I think implementing each of the patterns (Why can't we have Hobo Visitor as a pattern? You know, you add new methods onto the object on the fly, and then they go away and take something else with them?)

Fundamentally, some people hear "design patterns" and they run screaming, or they make a look like you just put something in their coffee. I'm personally of the opinion that they're something you just need to know in programming - even if you don't use them (or like me, use them without knowing) every day.

Oh! And I almost forgot, Ryan Tomayko's articles "Getters/Setters/Fuxors" and "The Static Method Thing" are good reads as well.

ps: Also see Allen Holub - "Why getter and setter methods are evil" and Eby's "Python Interfaces are not Java Interfaces" and Ned Batchelder "Interfaces". All in all both Python and Java have pros, cons and things that make you go ewwww... But you should always use the right tool for the right job.

Brett Cannon: Abstract Base Classes PEP accepted

May 25th, 2007 | | Posted in Programming, Python

Brett Cannon: Abstract Base Classes PEP accepted

ABCs are one of the cooler things (in my opinion) that are coming in Python 3k - however, I know that there's many people who have problems with the proposed implementation. (Brett points out PEP 3133 which is the Roles proposal).

Right now - I personally like the ABC approach - it's flexible (minimalist) and will not get in your way if you don't want/need it (one of Pythons biggest draws for me). Obviously we'll see how it stacks up in implementation - it could simply be that I don't know/understand enough about the alternatives to "know any better".

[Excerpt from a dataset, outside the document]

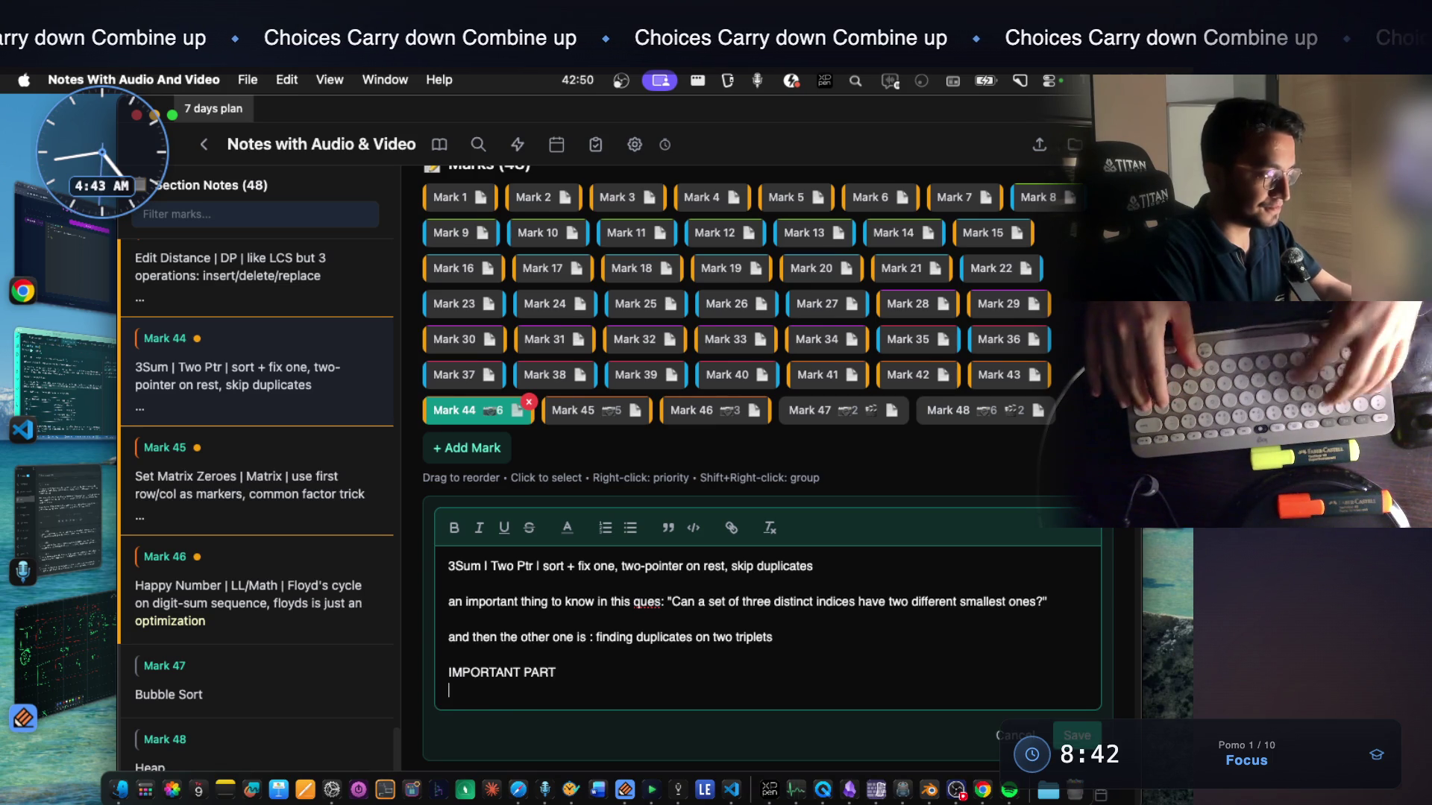
{"action": "key", "text": "alt+Left"}
{"action": "key", "text": "alt+Left"}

I'm about to seriously start digging my teeth into Java programming (while I continue on my Python path, nooch) and one of the key things the Java guys and I talk about with some regularity is the notion of static interfaces and types.

There is something nice about static types and static interfaces - you always know what you're getting and expecting. The problem with that of course, is that the guy who wrote the object to begin with has to account for every use of the object.

Of course: that's a plus in a large code base with a large team. I instinctively pull back from the concept of those handcuffs - how do you know what I need to do with that object? Why not let me change it/alter it dynamically?

I'm sure we're going to see more about ABCs in the coming months. Meanwhile - I'll continue to learn. I like doing that.

Random thought of the day: How early can you start teaching a kid Python?